▶ _PROBLEM TO SOLVE_: Repeat the listing below exactly. Pictures do not belong in the copy.

▶ _PROVIDED MATERIAL_:
_ _ _ _ _ _ _

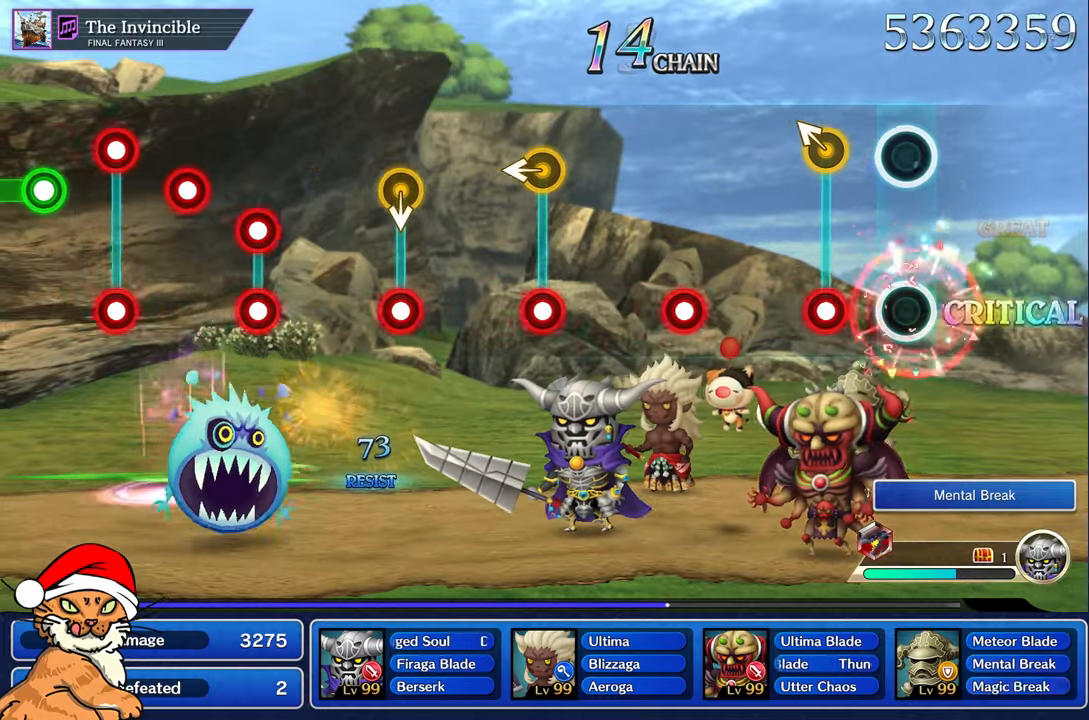
{"buttons": [], "left_stick": "center", "right_stick": "center", "events": [[267, "CROSS", "down"], [267, "left_stick", "up-left"], [400, "CROSS", "up"], [400, "left_stick", "center"]]}
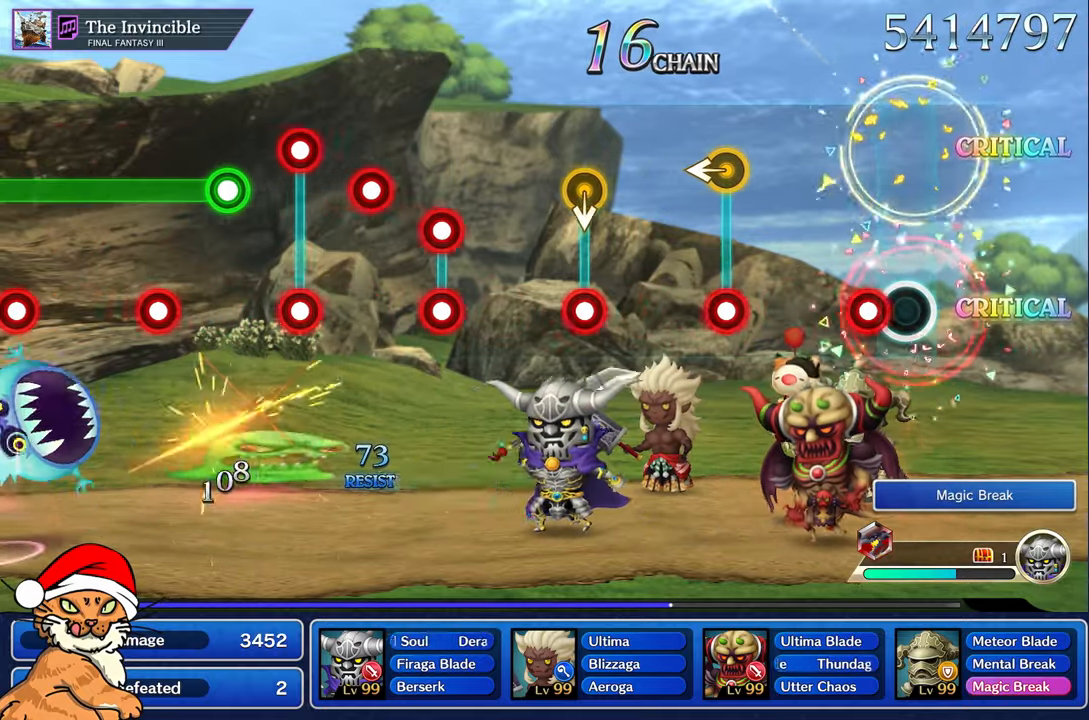
{"buttons": [], "left_stick": "center", "right_stick": "center", "events": [[133, "CROSS", "down"], [233, "CROSS", "up"]]}
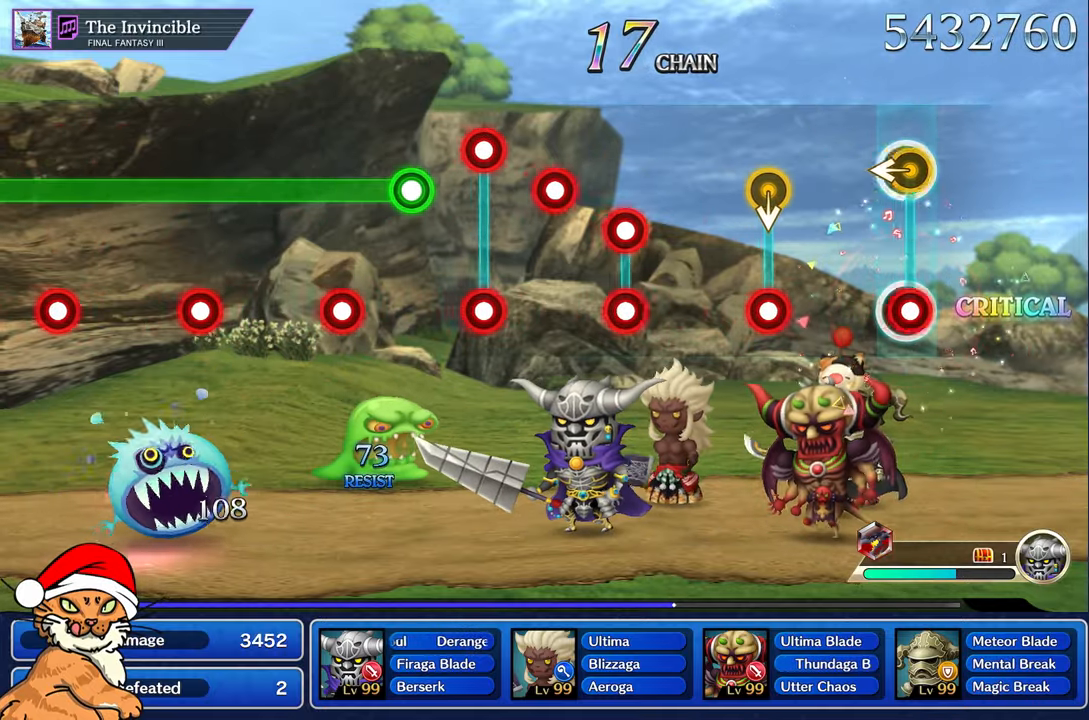
{"buttons": ["CROSS"], "left_stick": "down", "right_stick": "center", "events": [[17, "CROSS", "down"], [33, "left_stick", "left"], [133, "CROSS", "up"], [183, "left_stick", "center"], [400, "CROSS", "down"], [433, "left_stick", "down"]]}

_ _ _ _ _ _ _

▶ _WRITTEN ANSWER_:
{"buttons": [], "left_stick": "center", "right_stick": "center", "events": [[267, "CROSS", "down"], [267, "left_stick", "up-left"], [400, "CROSS", "up"], [400, "left_stick", "center"]]}
{"buttons": [], "left_stick": "center", "right_stick": "center", "events": [[133, "CROSS", "down"], [233, "CROSS", "up"]]}
{"buttons": ["CROSS"], "left_stick": "down", "right_stick": "center", "events": [[17, "CROSS", "down"], [33, "left_stick", "left"], [133, "CROSS", "up"], [183, "left_stick", "center"], [400, "CROSS", "down"], [433, "left_stick", "down"]]}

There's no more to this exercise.